A thread entitled “Tribute to you Roman empire — SPQR” begins with a map showing the extent (at some unspecified date) of the Roman empire with an SPQR flag superimposed. The post calls Rome “the greatest empire of all times” because the Romans were “masters of military tactics” who created “a very conservative, family oriented society.”

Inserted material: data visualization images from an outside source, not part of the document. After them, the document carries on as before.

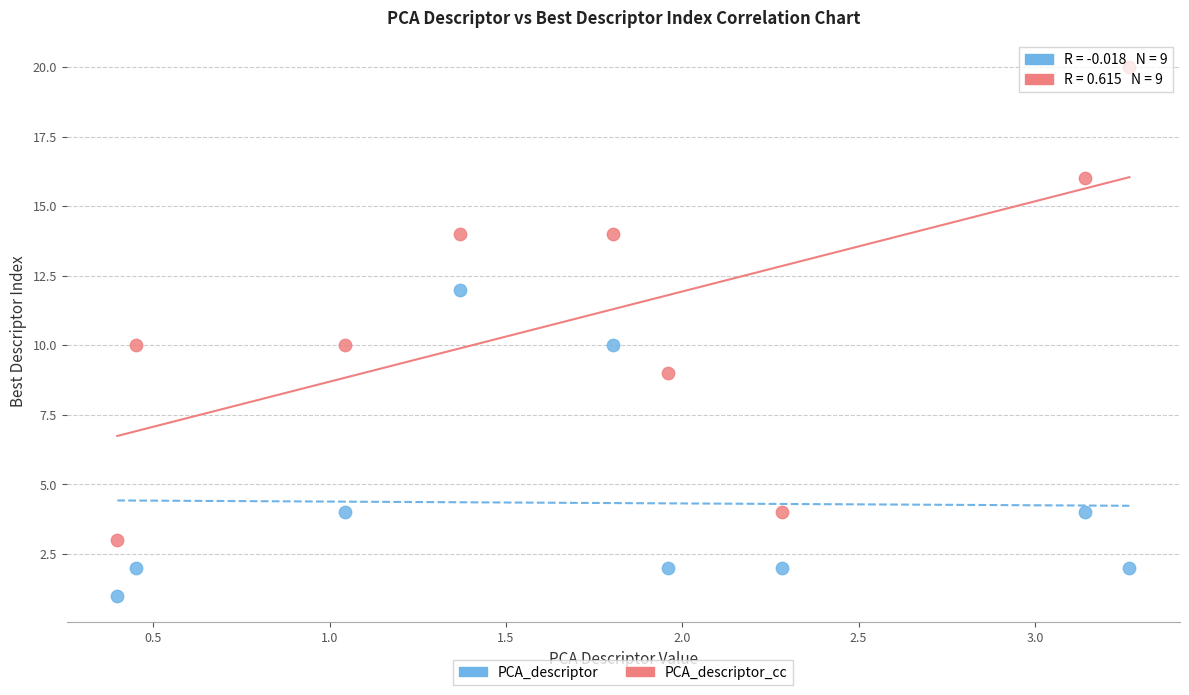

Which series reaches the maximum Y coordinate?

PCA_descriptor_cc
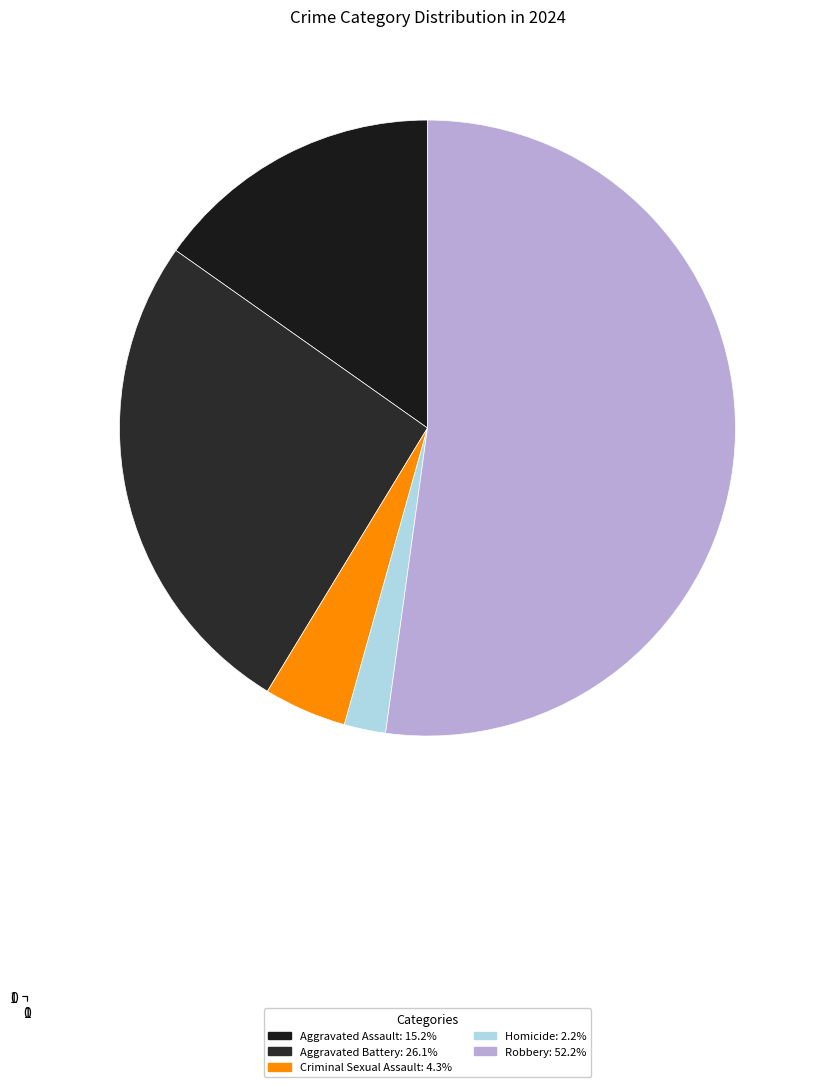

Which slice is the largest?

Robbery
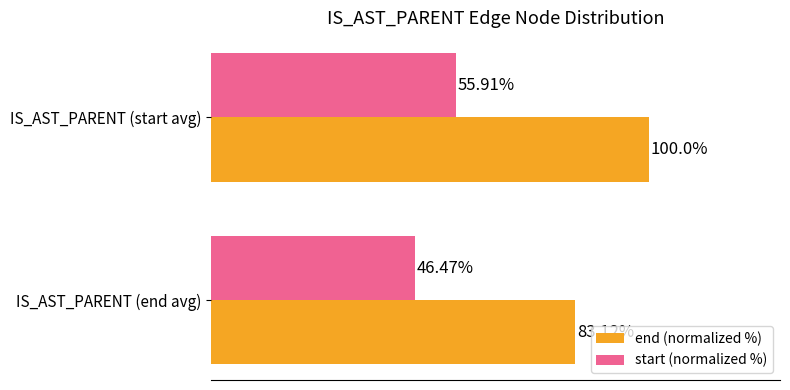

At which category is the sum across all series the highest?

IS_AST_PARENT (start avg)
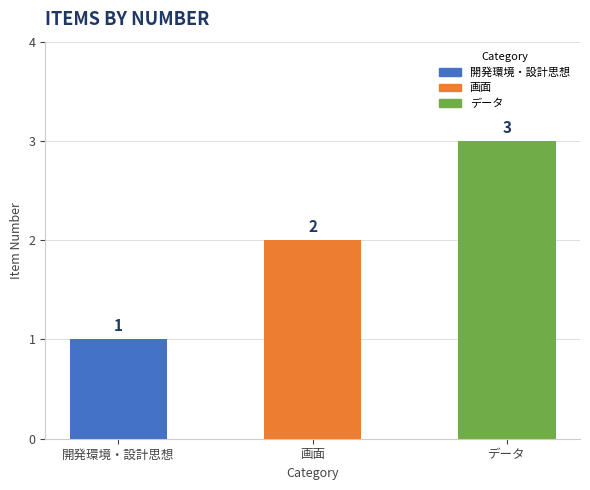

Reading left to right, transcribe all the data shown in this chart.

開発環境・設計思想=1	画面=2	データ=3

Pharos has previously documented similar admiration for Roman (and other ancient) imperialism among white nationalists, but Rome is just as often held up as a negative model by those who wish to promote xenophobia by claiming that Rome’s inclusive citizenship politics led to its decline (including the person with the SPQR who wrote to VDare, documented above). This thread is no exception, with one respondent writing that Romans “destroyed themselves by miscegenation, internecine wars, and that fatuous tolerance with which they permitted themselves to be displaced by their subjects and slaves…to Rome from northern Africa came Berbers and Semites; from Egypt, degenerate Greeks and Hamitic mongrels, many of them bearing some taint of Black blood; from Asia, partly Greek hybrids, Semites, and all the fermenting mixture of the racial compost heap that Asia Minor had become; and, of course, to the capital of the ancient world flocked the ubiquitous Jews.” This contributor goes on to refer to Juvenal (whose invocation Pharos has documented previously) and to enlist the Latin poet Horace as an anti-semitic ally, quoting his remark credat Iudaeus Apella, non ego (“Let the Jew Apella believe it, but I won’t”) as proof that “sexually mutilated Jews” “brought with them their own racial superstitions” to Rome.

Skinheads

Most Latin teachers enjoy telling students that SPQR still appears on the manhole covers of Rome since it offers a tangible example of the continuity between ancient and modern evident throughout that city, with a humorous incongruity between the assumed grandeur of the Classical past and the humble manhole cover. Less often commented upon is the existence of a gang of white nationalists in Rome who call themselves the “SPQR Skinheads,” whose choice of name does more than identify them as “Roman;” it appropriates that same Classical grandeur to their cause.